Given the scant California case law interpreting a person's constitutional right to privacy, this Court would likely have to engage in further interpretation of the California Constitution and its Privacy Initiative to determine whether Burbank's actions traversed into constitutionally protected territory. There is a very real possibility that the Court would set persuasive precedent for later state and federal decisions that might not accord with what California state courts would have concluded. Considering these concerns, California state courts are much better suited to deal with this emerging issue and to refine the necessary framework for resolving it.

The common-law invasion-of-privacy claim presents a slightly weaker comity issue, since the claim rests on fairly well-settled common law. But as the California Supreme Court noted, the common-law and California constitutional right-to-privacy sources "are not unrelated." Shulman v. Grp. W Prods., Inc., 18 Cal.4th 200, 227 (1998). In fact, the court drew extensively "upon the one hundred years of legal experience surrounding the term `privacy'" in interpreting the constitutional right to privacy at issue in Hill. 7 Cal. 4th at 23-27. Therefore, the court that ultimately rules upon Perez's constitutional right-to-privacy claim should likewise adjudicate his common-law claim as well. Here, that would be the state court.

But Perez's claims for intentional and negligent infliction of emotional distress present a different situation. From his allegations, one can discern that these claims are largely derivative of the facts underlying Burbank's alleged "discrimination, retaliation and harassment" set forth in his federal discrimination claim. (See Compl. ¶ 42.) Since the Court must exercise jurisdiction over the discrimination claim, it should prevent a needless duplication of judicial effort and accordingly keep the emotional-distress claims as well.

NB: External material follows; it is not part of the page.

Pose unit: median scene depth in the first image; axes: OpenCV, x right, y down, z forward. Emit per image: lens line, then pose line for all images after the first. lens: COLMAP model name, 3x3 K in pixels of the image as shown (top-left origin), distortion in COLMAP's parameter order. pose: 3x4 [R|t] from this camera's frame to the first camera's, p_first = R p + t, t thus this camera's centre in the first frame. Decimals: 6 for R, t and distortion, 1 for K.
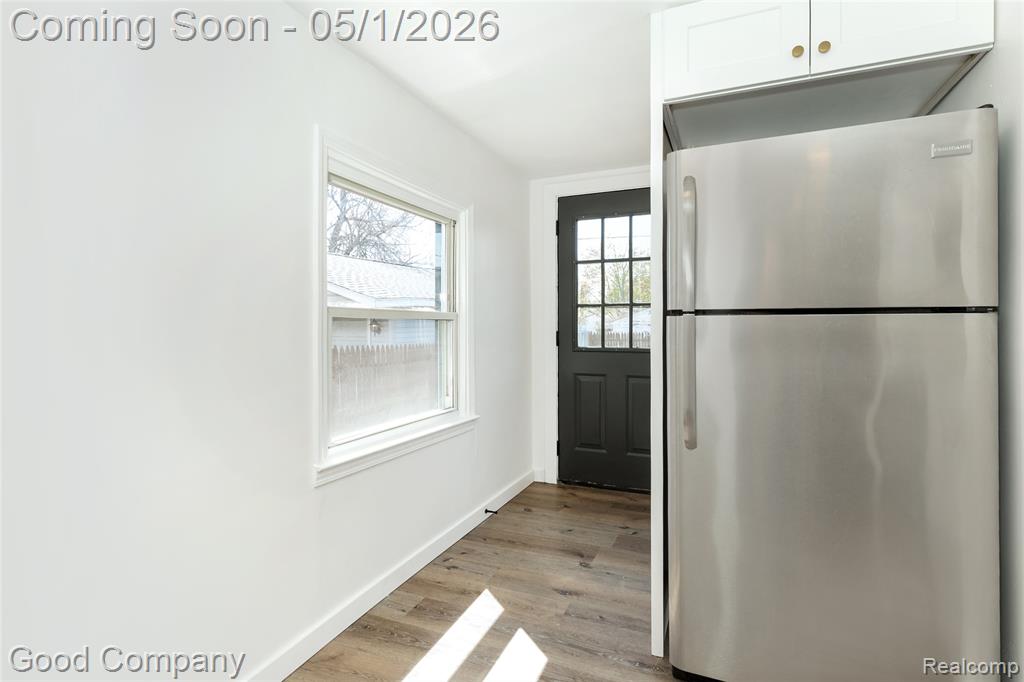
lens RADIAL K [[475.3, 0, 515.0], [0, 475.3, 332.4], [0, 0, 1]] dist [0.013414, -0.000846]
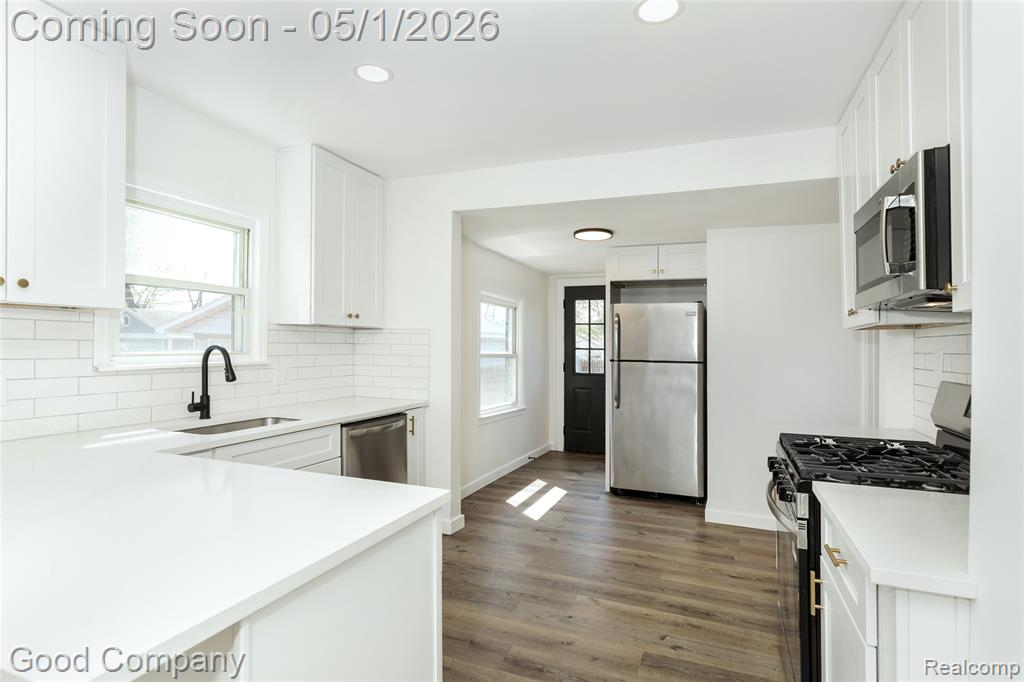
lens RADIAL K [[535.5, 0, 514.2], [0, 535.5, 341.9], [0, 0, 1]] dist [0.007374, 0.000059]
pose [[0.999412, 0.005167, 0.033884, -0.166509], [-0.004411, 0.999741, -0.022333, -0.037475], [-0.033991, 0.022170, 0.999176, -0.997779]]
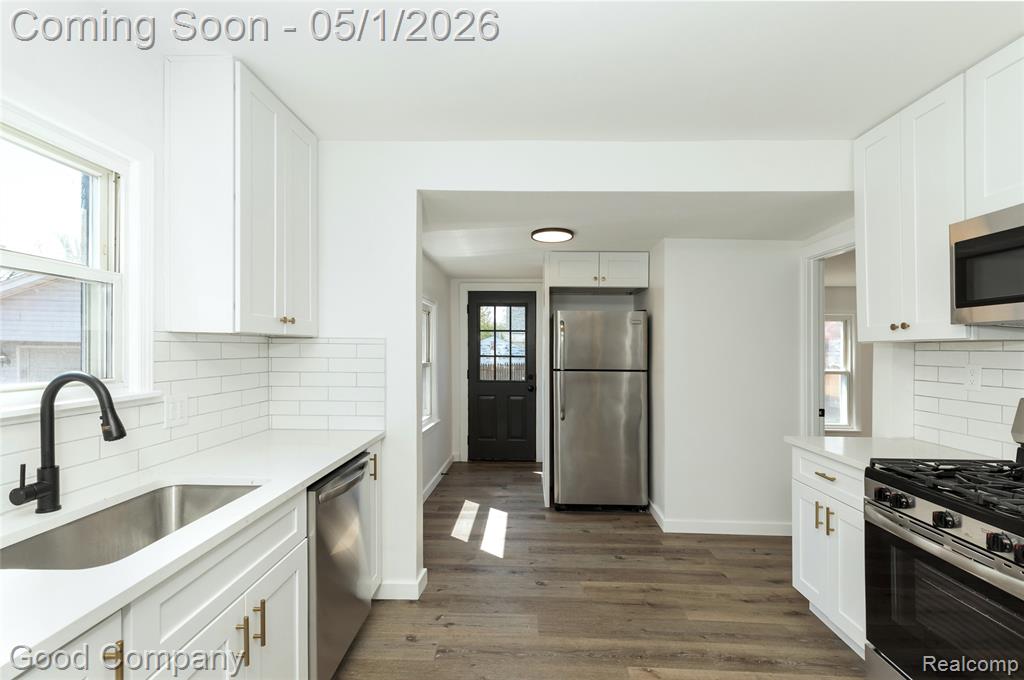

As Defendants argue, the Court understands that remanding some of Perez's state-law claims creates somewhat piecemeal litigation, since there will now be two actions pending in different courts involving essentially the same facts. But since the Court parsed the claims out, each court does not necessarily have to be concerned with ruling inconsistently with the other. For example, this Court could easily find that Burbank violated the CRA through her actions, while the state court could determine that Burbank did not violate Perez's privacy right. The different claims are essentially distinct "wrongs," stemming from diverse protectionist concerns. The Court's concerns about breaking up this action are therefore assuaged.

V. CONCLUSION

For the reasons discussed above, the Court GRANTS IN PART Perez's partial Motion to Remand (ECF No. 8.) and REMANDS his wrongful-termination and invasion-of-privacy claims back to Los Angeles County Superior Court, case number BC533030. But the Court retains jurisdiction over Plaintiff's CRA and emotional-distress claims.

IT IS SO ORDERED.

FootNotes


1. After carefully considering the papers filed in support of and in opposition to the Motion, the Court deems the matter appropriate for decision without oral argument. Fed. R. Civ. P. 78; L.R. 7-15.